§ **Apply what you read**:
1. Answer these questions about the motor show thread:
(a) Which city is Ingo flying into?
(b) For how many days does Natalie wish she had gone?
(c) What does MARKETMAN say the show gets each year?
2. Rewrite the motor show thread between "Hopefully this is" and "didn't see everything.", inclusive, putting "liked" in place of "enjoyed".
3. Continue the forum thread about the NEC classic motor show from the point where it stops.

§ **Provided passage**:
# The NEC classic motor show...



## Ingo (Oct 13, 2010)

Hi guys. 

I might be coming to the uk for the first time in november for the NEC classic motor show. I'm just wandering. 

Is it worth the trip ?

I'm flying to Manchester then taking the train over to Birmingham but I don't want to book the hotel and flight until I hear from someone that has been and confirms its worth a trip over the pond 

Hopefully this is in the right place 

Thanks in advance.

Ingo


----------



## Natalie (Jan 19, 2011)

I went for the first time last year and really enjoyed it, wish I'd gone for 2 days as I'm sure we didn't see everything.


----------



## MARKETMAN (Aug 22, 2006)

Great Show gets Bigger and Better Each Year


----------



## Bartl (Apr 3, 2013)

§ **Source data**:
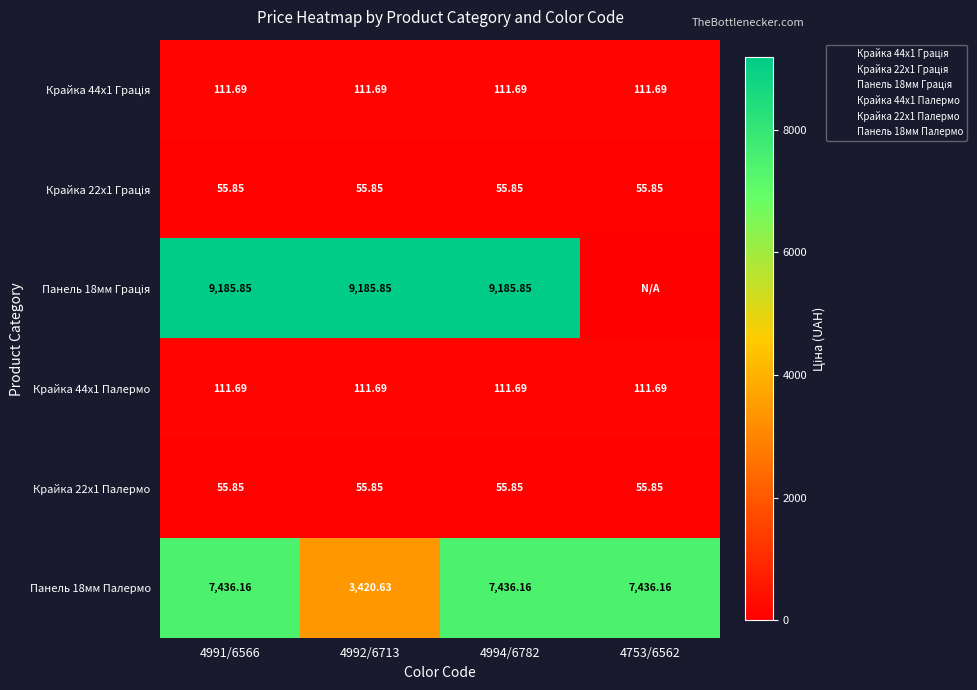

What is the sum of the Крайка 22x1 Грація values at 4991/6566 and 4992/6713?

111.7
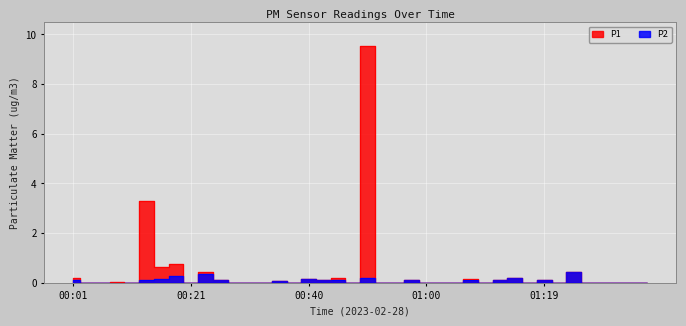

What are all the series names shown in the legend?

P1, P2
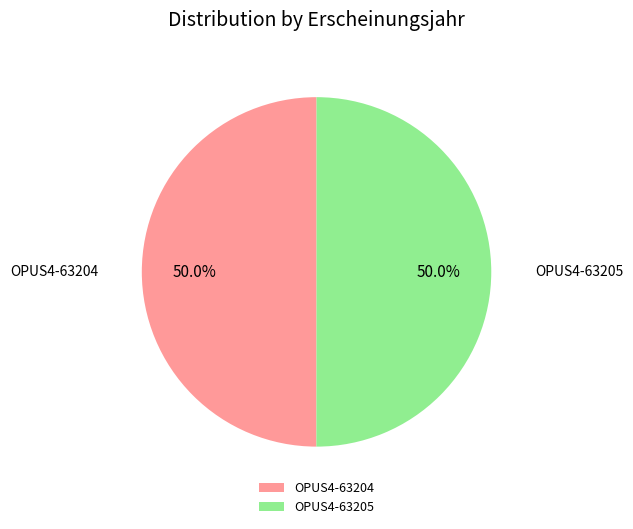

What is the ratio of the value at OPUS4-63204 to the value at OPUS4-63205?

1.0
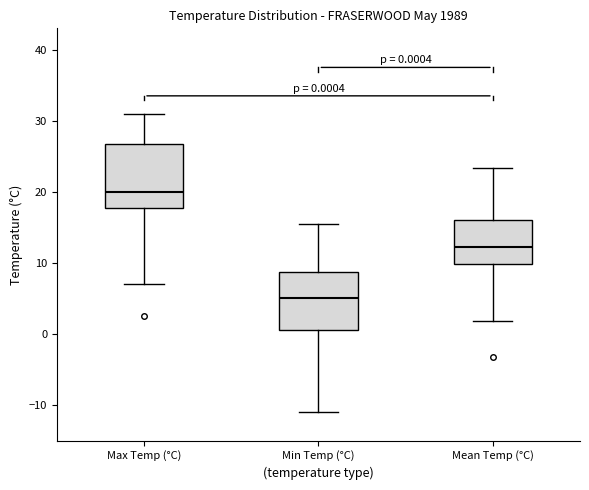

Which box has the lowest median line?

Min Temp (°C)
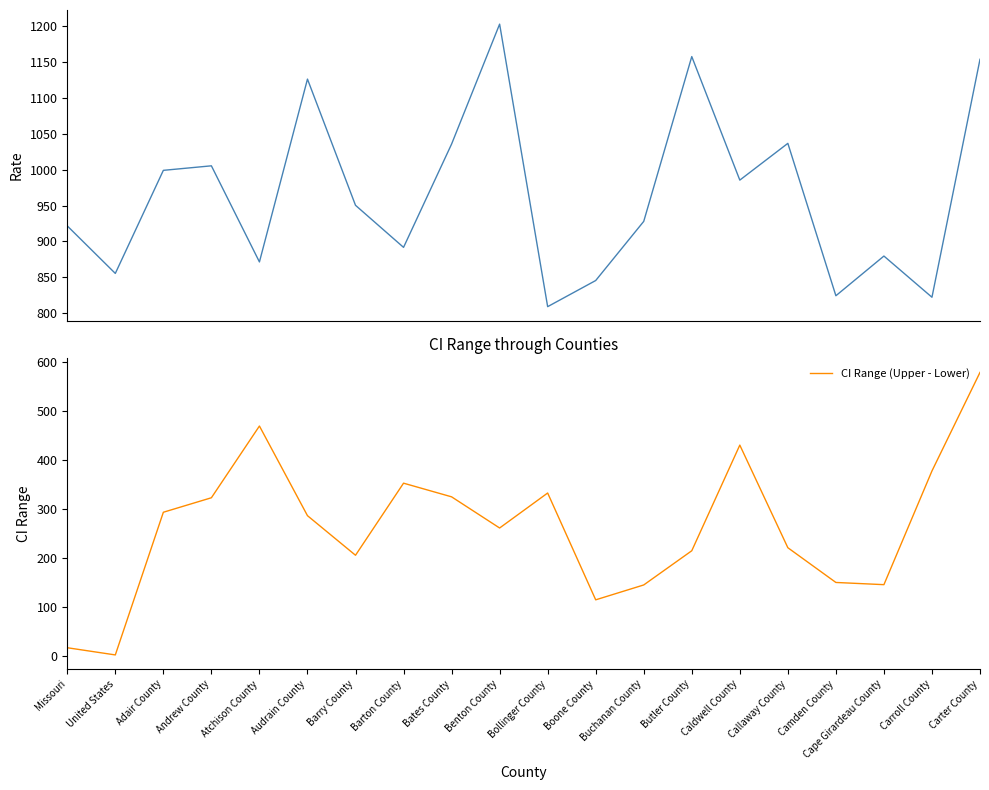

Is it true that CI Range (Upper - Lower) equals 325.4 at Bates County?

True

§ **Answers**:
1.
(a) Manchester
(b) 2 days
(c) Bigger and Better

2.
Hopefully this is in the right place 

Thanks in advance.

Ingo


----------



## Natalie (Jan 19, 2011)

I went for the first time last year and really liked it, wish I'd gone for 2 days as I'm sure we didn't see everything.

3.
It's well worth the trip. It's worth every penny.


----------



## Ingo (Oct 13, 2010)

Alright booked the flight yesterday and buying the ticket for the show on the 1st of July. 

But how is Birmingham in regard to meets in parking lots on weekends ? would love to have something to do during the nights other than processing the photos I'll be taking on the show.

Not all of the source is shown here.